History and these illustrative examples in this month’s issue of AJPH call attention then to the role of the conversations that inform what we do, locally, nationally, and globally, and push us to reckon with the forces that shape these conversations. In many respects, we would argue that as long as these conversations matter to the creation of the conditions in which we live—and it is hard to imagine a time when they would not—we then must grapple with the public conversation and the norms that shape our daily life and patterns. But how do we then inform the public conversation? And how do we best influence it to the end of generating a healthier population?
THE PUBLIC CONVERSATION
We suggest two thoughts that might help focus our approach.
First, we must put the public conversation, at a global, national, and local level, front and center in the work of public health. Unfortunately, this is both far from what we are accustomed to doing and several steps removed from the comfort zone for most of us in public health. At core, this means changing hearts and minds, creating a demand for health that can inform and nurture broader legislative efforts, and encouraging the creation of structures that generate health. This calls for an activist engagement with how we think about health, with creating a world where health is a priority and, as importantly, where we understand that the generation of health will require the creation of a world that produces health. This will require a relentless promotion of the ideas that animate public health, and our engaging all means at our disposal to articulate the narratives that can change the public conversations and set the stage for a world that produces health. This may mean that we encourage narrative and storytelling toward the ends of promoting an understanding of public health and employing the methods of marketing and communications as core tools of public health.

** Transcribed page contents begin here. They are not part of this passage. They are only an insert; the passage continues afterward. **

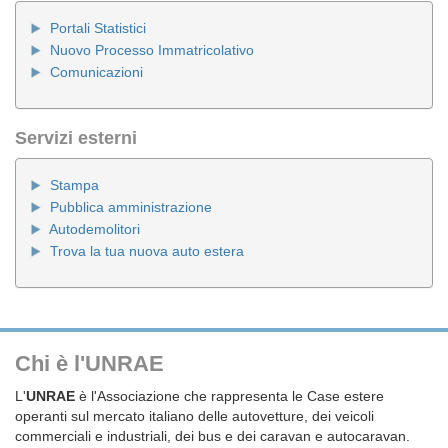
Portali Statistici
Nuovo Processo Immatricolativo
Comunicazioni
Servizi esterni
Stampa
Pubblica amministrazione
Autodemolitori
Trova la tua nuova auto estera
Chi è l'UNRAE
L'
UNRAE
è l'Associazione che rappresenta le Case estere
operanti sul mercato italiano delle autovetture, dei veicoli
commerciali e industriali, dei bus e dei caravan e autocaravan.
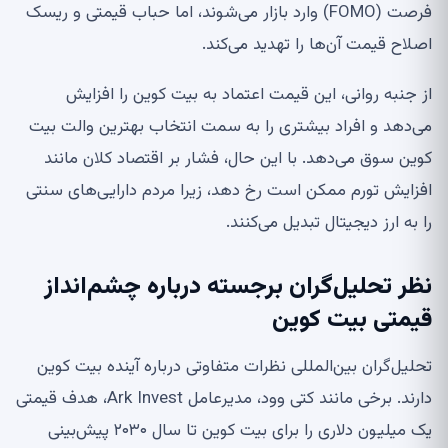
فرصت (FOMO) وارد بازار می‌شوند، اما حباب قیمتی و ریسک
اصلاح قیمت آن‌ها را تهدید می‌کند.
از جنبه روانی، این قیمت اعتماد به بیت کوین را افزایش
می‌دهد و افراد بیشتری را به سمت انتخاب بهترین والت بیت
کوین سوق می‌دهد. با این حال، فشار بر اقتصاد کلان مانند
افزایش تورم ممکن است رخ دهد، زیرا مردم دارایی‌های سنتی
را به ارز دیجیتال تبدیل می‌کنند.
نظر تحلیل‌گران برجسته درباره چشم‌انداز
قیمتی بیت کوین
تحلیل‌گران بین‌المللی نظرات متفاوتی درباره آینده بیت کوین
دارند. برخی مانند کتی وود، مدیرعامل Ark Invest، هدف قیمتی
یک میلیون دلاری را برای بیت کوین تا سال ۲۰۳۰ پیش‌بینی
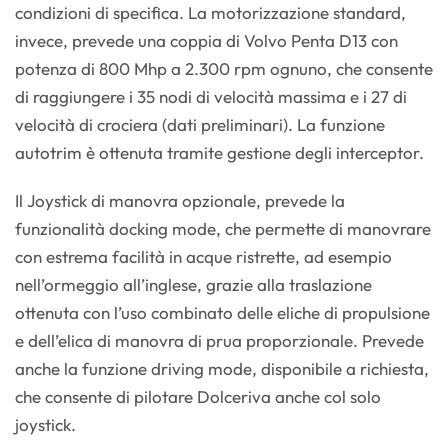
condizioni di specifica. La motorizzazione standard,
invece, prevede una coppia di Volvo Penta D13 con
potenza di 800 Mhp a 2.300 rpm ognuno, che consente
di raggiungere i 35 nodi di velocità massima e i 27 di
velocità di crociera (dati preliminari). La funzione
autotrim è ottenuta tramite gestione degli interceptor.
Il Joystick di manovra opzionale, prevede la
funzionalità docking mode, che permette di manovrare
con estrema facilità in acque ristrette, ad esempio
nell’ormeggio all’inglese, grazie alla traslazione
ottenuta con l’uso combinato delle eliche di propulsione
e dell’elica di manovra di prua proporzionale. Prevede
anche la funzione driving mode, disponibile a richiesta,
che consente di pilotare Dolceriva anche col solo
joystick.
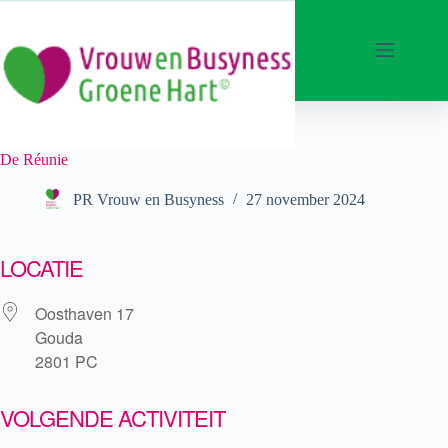
Ga
naar
de
inhoud
De Réunie
PR Vrouw en Busyness
27 november 2024
LOCATIE
Oosthaven 17
Gouda
2801 PC
VOLGENDE ACTIVITEIT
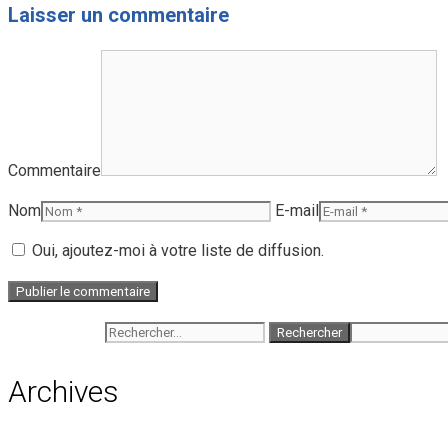
Laisser un commentaire
Commentaire
Nom
E-mail
Oui, ajoutez-moi à votre liste de diffusion.
Rechercher :
Archives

Second, we need to consider the role of norms and the public conversation as central, ubiquitous, and ineluctable drivers of population health, in all aspects of our population health science and in our public health practice. This will require that in our scholarship we engage with the role that the public conversation plays as a cause of population health, influencing the relation between other causes and health indicators. In our practice, we need to remember that well-intentioned interventions may fail if we fail to account for deeply held norms and for public perceptions that stand in the way of the outcome that would improve the health of the public. Going back, for example, to the work of Li et al., it is hard to imagine substantial success against domestic violence in Afghanistan without substantial effort invested in changing a public conversation that tolerates violence as a means of resolving any number of conflicts, and any violence prevention effort simply is bound to underperform unless this underlying cause is also considered.
In sum, our norms and the broader public conversation that influence them are an unavoidable cause of population health. A public health of consequence must recognize this and consider both how we may study and also change such a conversation. Training the next generation of population health scholars and public health practitioners to do just that stands to move us in the right direction.